• **QUESTIONS**:
1. How would you say this sentence from the FDA inspection course description in Spanish: "This course helps participants prepare for FDA inspections and conduct sponsor audits."?
2. Could you carry the FDA inspection course description forward, starting right after its last learning outcome?

• **TEXT SECTION**:
In the regulated pharmaceutical and biotech medical device industries, inspections by government agencies are often a prerequisite for new product-marketing approvals. Knowing what to expect and how to prepare for and respond to such inspections is as critical as conducting sound clinical research. As the FDA and other regulatory authorities increase the frequency of inspections, it is imperative that everyone involved in the development of new therapies be familiar with government inspection processes and their role during these inspections. This course helps participants prepare for FDA inspections and conduct sponsor audits.

Skills Needed

• To be successful in this class all students should have working knowledge of Google’s G Suite or Microsoft Office, proper email etiquette, and essential understanding of Canvas.

Learning Outcomes

At the conclusion of the course, you should be able to

• Describe current sponsor and FDA practices expected during inspections.
• Discuss how regulations and guidance are applied to improve inspection readiness.
• Explain the differences between audits and inspections, sponsor responsibilities in relation to the FDA.

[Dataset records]
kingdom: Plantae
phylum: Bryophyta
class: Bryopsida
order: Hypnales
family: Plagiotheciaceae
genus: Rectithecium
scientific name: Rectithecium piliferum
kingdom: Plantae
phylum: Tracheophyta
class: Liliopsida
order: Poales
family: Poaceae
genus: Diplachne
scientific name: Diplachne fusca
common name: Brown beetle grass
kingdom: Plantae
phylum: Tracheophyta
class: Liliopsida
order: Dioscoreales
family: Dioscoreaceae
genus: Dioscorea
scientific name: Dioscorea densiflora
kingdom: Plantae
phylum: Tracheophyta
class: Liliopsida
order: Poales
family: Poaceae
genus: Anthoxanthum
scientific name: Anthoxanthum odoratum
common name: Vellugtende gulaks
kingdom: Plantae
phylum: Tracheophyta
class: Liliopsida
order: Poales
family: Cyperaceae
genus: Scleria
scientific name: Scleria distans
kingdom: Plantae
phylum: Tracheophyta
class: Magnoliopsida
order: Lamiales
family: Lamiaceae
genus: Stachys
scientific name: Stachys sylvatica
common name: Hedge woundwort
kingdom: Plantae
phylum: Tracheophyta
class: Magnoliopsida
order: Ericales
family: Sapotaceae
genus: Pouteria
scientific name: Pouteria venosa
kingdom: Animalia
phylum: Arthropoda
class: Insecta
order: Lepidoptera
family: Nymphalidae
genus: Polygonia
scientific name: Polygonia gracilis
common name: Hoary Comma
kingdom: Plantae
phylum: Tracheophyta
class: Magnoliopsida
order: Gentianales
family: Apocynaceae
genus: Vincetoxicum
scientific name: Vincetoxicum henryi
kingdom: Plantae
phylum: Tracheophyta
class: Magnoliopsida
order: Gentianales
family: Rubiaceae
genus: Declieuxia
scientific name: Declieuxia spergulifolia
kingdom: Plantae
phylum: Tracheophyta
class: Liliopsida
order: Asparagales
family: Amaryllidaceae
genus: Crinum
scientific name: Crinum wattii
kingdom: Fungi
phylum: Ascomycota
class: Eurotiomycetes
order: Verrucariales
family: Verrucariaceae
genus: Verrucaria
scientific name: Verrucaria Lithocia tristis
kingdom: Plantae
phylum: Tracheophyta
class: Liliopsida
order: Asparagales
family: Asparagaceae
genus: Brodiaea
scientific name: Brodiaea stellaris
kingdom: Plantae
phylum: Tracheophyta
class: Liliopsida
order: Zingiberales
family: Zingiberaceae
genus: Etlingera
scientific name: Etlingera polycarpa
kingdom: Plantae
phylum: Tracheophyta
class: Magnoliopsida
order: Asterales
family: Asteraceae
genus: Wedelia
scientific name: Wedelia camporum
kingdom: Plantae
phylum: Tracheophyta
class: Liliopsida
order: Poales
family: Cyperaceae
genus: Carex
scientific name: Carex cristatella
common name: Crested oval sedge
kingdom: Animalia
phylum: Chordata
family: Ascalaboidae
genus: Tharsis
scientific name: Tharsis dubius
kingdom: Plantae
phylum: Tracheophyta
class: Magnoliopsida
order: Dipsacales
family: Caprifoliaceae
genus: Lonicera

• **ANSWERS TO EACH TASK**:
1. Este curso ayuda a los participantes a prepararse para las inspecciones de la FDA y a realizar auditorías del patrocinador.

2.
• Identify risks in clinical trials that will be issues during a sponsor audit or FDA inspection

Topics Include

• Investigator and sponsor/monitor inspections
• How and when inspections occur
• FDA inspection procedures and practices
• Conducting sponsor audits and inspections
• Interacting professionally with inspectors
• Responding effectively to inspectors' observations

Notes

This course benefits professionals involved in all aspects of clinical research including sponsor clinical development personnel, quality assurance and compliance, investigators, monitors, regulatory affairs personnel, data managers, and safety surveillance personnel.

Professional Credit: CA BRN/LVN Credit--Provider #CEP13114.